Médicas cubanas pedem ajuda a OAB para refúgio no Brasil

Quatro médicas que atendiam a população de Nova Odessa (SP) pelo programa Mais Médicos protocolaram na quinta-feira pedidos de refúgio no Brasil. As profissionais não cumpriram a convocação de Cuba para retornar à ilha e, lá, são consideradas desertoras.

Segundo o presidente da subsecção local da Ordem dos Advogados do Brasil, sem apoio das prefeituras onde trabalharam, esses médicos estão batendo às portas da OAB para pedir ajuda. “Algumas cidades fizeram jantares de despedida para os cubanos, disseram que iam apoiar, mas viraram as costas para aqueles que ficaram aqui. Mesmo os que constituíram família não podem exercer a profissão porque não estão sendo readmitidos no Mais Médicos e não têm sequer Carteira de Trabalho para tentar outro ofício”, disse Alessandre Pimentel.

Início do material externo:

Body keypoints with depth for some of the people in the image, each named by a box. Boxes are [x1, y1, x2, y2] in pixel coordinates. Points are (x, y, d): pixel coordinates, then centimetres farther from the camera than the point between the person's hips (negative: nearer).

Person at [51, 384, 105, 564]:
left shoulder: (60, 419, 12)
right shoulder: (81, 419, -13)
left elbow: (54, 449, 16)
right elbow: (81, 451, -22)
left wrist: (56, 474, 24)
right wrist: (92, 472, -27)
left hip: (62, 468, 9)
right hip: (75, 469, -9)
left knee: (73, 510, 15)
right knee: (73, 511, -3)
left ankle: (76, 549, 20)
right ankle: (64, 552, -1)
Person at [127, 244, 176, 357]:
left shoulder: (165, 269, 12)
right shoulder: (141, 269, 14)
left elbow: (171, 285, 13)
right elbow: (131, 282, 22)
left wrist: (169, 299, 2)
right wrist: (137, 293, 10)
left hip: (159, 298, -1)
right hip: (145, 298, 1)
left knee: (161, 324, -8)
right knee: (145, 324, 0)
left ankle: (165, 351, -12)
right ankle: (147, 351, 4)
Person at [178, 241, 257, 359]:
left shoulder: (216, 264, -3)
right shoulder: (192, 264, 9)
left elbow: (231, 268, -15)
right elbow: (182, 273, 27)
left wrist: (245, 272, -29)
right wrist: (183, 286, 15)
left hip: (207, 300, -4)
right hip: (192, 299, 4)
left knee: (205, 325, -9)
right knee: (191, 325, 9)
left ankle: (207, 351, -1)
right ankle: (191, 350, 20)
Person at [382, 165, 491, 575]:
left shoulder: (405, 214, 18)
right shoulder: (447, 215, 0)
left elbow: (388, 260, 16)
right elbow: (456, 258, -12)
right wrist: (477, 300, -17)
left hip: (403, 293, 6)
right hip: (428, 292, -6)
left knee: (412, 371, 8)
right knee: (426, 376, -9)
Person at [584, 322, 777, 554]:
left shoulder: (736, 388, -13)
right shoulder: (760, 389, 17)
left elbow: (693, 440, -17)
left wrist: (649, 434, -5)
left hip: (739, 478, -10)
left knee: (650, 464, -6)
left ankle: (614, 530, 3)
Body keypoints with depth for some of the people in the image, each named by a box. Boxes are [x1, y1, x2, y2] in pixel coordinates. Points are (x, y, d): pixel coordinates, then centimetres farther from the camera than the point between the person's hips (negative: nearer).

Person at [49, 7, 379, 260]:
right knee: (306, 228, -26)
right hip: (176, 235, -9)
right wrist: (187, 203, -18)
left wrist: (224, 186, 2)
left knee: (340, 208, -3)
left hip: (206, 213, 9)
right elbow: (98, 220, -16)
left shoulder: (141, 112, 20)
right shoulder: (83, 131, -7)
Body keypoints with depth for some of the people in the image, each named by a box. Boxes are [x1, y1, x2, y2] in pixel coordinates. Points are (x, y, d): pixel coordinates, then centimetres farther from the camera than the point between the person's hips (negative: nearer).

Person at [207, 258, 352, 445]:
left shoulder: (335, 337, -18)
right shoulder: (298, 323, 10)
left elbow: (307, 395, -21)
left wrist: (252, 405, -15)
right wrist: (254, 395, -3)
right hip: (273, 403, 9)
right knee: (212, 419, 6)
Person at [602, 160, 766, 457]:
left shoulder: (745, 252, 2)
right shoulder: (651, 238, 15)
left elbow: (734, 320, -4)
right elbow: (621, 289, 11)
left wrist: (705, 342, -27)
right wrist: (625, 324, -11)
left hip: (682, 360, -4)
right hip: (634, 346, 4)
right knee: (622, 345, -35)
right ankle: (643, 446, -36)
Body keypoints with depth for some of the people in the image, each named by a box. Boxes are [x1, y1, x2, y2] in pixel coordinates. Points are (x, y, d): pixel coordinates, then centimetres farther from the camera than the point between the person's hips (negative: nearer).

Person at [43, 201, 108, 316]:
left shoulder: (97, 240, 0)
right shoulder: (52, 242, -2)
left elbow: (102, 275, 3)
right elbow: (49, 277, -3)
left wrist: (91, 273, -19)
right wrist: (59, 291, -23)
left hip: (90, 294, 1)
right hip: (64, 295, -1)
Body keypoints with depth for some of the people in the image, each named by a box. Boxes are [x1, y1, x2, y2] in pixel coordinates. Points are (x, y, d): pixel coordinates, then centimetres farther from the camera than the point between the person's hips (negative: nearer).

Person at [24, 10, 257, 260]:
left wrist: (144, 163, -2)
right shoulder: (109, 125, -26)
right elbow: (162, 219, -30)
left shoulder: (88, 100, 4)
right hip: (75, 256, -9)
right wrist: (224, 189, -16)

Das oito cubanas que atendiam nas Unidades Básicas de Saúde (UBSs) de Nova Odessa, cinco decidiram ficar no País, mas só uma se casou e regularizou a situação de permanência. Para não serem consideradas clandestinas, a OAB encaminhou os pedidos de refúgio das outras quatro à Polícia Federal, em Piracicaba (SP). “Se forem para Cuba, vão sofrer retaliações. Há orientação do governo cubano de que o médico chamado de volta que não atende à convocação fica oito anos proibido de entrar em Cuba. As autoridades cubanas consideram-nos desertores.”